Dinkel und Glutenunverträglichkeit 

Aber Achtung, irrtümlicherweise denken viele Menschen, dass Dinkel bei einer Glutenunverträglichkeit die bessere Wahl sein könnte als Weizen. Das stimmt jedoch nicht. Denn durch den höheren Eiweissgehalt erhöht sich auch die Menge an Gluten im Dinkel, weshalb er tatsächlich sogar mehr enthält als Weizen. Daher sollten Menschen, die an einer Zöliakie (Glutenallergie) leiden, auf Dinkel verzichten. 

Pluspunkt: Dinkel lässt sich nachhaltiger anbauen 

Einen echten Pluspunkt im Vergleich zum Weizen hat Dinkel allerdings: die Nachhaltigkeit im Anbau. Denn Dinkel benötigt keinerlei künstlichen Dünger, um zu wachsen, und kann Schädlinge grösstenteils auf natürliche Weise abwehren. Auch soll er weniger mit Schadstoffen belastet sein als Weizen. Denn er ist ein sogenanntes Spelzgetreide. Das bedeutet, er hat eine zusätzliche Hülle um sein Korn und ist dadurch besser vor Umwelteinflüssen geschützt als Weizenkörner. Da man diese Hülle während des Verarbeitungsprozesses allerdings entfernen muss, ist dieser aufwändiger als bei Weizen. Deshalb sind Dinkelprodukte im Vergleich oft etwas teurer. 

Dinkel oder Weizen – das sagt die eBalance-Expertin

Im Ergebnis lässt sich also zunächst festhalten: Einen wesentlichen Unterschied zwischen Weizen und Dinkel gibt es bezüglich Kalorien und Nährstoffen nicht. «Durch den etwas höheren Eiweissanteil im Dinkel steigt der Blutzuckerspiegel ein klein wenig langsamer an, was durchaus ein Vorteil ist.
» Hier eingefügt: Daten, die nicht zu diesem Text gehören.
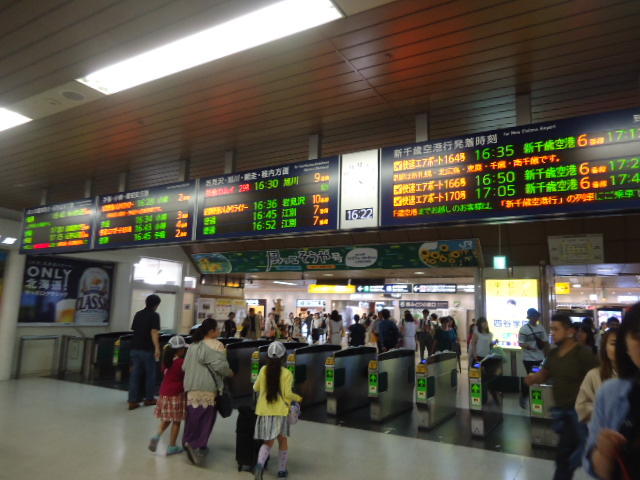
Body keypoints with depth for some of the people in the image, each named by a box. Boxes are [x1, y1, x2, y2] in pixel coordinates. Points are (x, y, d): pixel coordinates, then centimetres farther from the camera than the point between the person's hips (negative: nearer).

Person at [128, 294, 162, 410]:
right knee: (150, 374, 9)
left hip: (135, 348, 6)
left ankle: (132, 401, 4)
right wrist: (157, 348, -23)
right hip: (147, 349, -6)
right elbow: (154, 332, -19)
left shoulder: (138, 314, 11)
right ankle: (149, 398, 19)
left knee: (135, 374, 6)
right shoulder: (154, 315, -9)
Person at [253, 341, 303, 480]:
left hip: (264, 411, 2)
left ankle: (260, 464, -12)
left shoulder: (263, 370, -2)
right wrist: (298, 398, 6)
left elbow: (255, 388, 8)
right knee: (283, 440, 17)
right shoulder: (287, 373, -10)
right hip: (280, 412, -2)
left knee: (268, 442, 12)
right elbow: (288, 394, -13)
Der Unterschied in den Nährwerten ist allerdings nicht wirklich signifikant und deshalb auch nicht dafür entscheidend, ob eine Ernährungsweise gesund ist oder nicht.» Das bestätigt eBalance-Ernährungsexpertin Nina Kabour.

Dass ein Weizenbrötli also mehr «dickmacht» als die Alternative aus Dinkel, ist nicht richtig.
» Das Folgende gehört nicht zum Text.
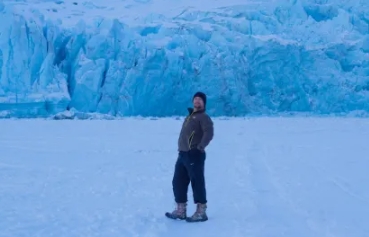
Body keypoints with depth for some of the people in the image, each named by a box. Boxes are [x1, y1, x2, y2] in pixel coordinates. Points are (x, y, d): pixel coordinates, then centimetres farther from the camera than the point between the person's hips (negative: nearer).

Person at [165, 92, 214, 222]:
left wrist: (200, 147, -24)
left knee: (197, 183, -6)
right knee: (178, 182, 10)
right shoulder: (189, 116, 23)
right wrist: (181, 149, 17)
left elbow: (209, 133, -21)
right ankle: (181, 210, 19)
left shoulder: (203, 117, -4)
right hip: (183, 155, 9)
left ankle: (201, 212, 0)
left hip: (195, 155, -9)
Worauf bei jedem Mehl zu achten ist

Viel wichtiger als die Frage, ob Dinkel oder Weizen, ist laut eBalance-Ernährungsexpertin Nina Kabour der Ausmahlungsgrad des Mehls. Diesen erkennt man anhand der angegebenen Nummer auf der Verpackung. Am gängigsten sind etwa 405, 550 oder 1050. «Je höher die Zahl, desto höher ist der Gehalt an Nahrungsfasern und wertvollen Nährstoffen», erklärt sie. In der Praxis bedeutet das, ein Mehl mit dem Ausmahlungsgrad 1050 hält länger satt und lässt dabei auch den Blutzuckerspiegel langsamer ansteigen. «Auch ein Weizenmehl kann demnach ein Weizenvollkornmehl sein und wesentlich mehr Nährstoffe enthalten als ein raffiniertes Weizenmehl vom Typ 405», so Nina Kabour. 

Fazit

Dinkel ist eine gute Wahl, wenn man ein wenig Abwechslung in den eigenen Speiseplan bringen möchte. Weizenmehl kann man meist völlig unproblematisch durch Dinkelmehl ersetzen. Geschmacklich ist Dinkel im Vergleich zum Weizen etwas intensiver und aromatischer. Probieren Sie es also einfach aus und entscheiden dann, was Ihnen persönlich mehr zusagt.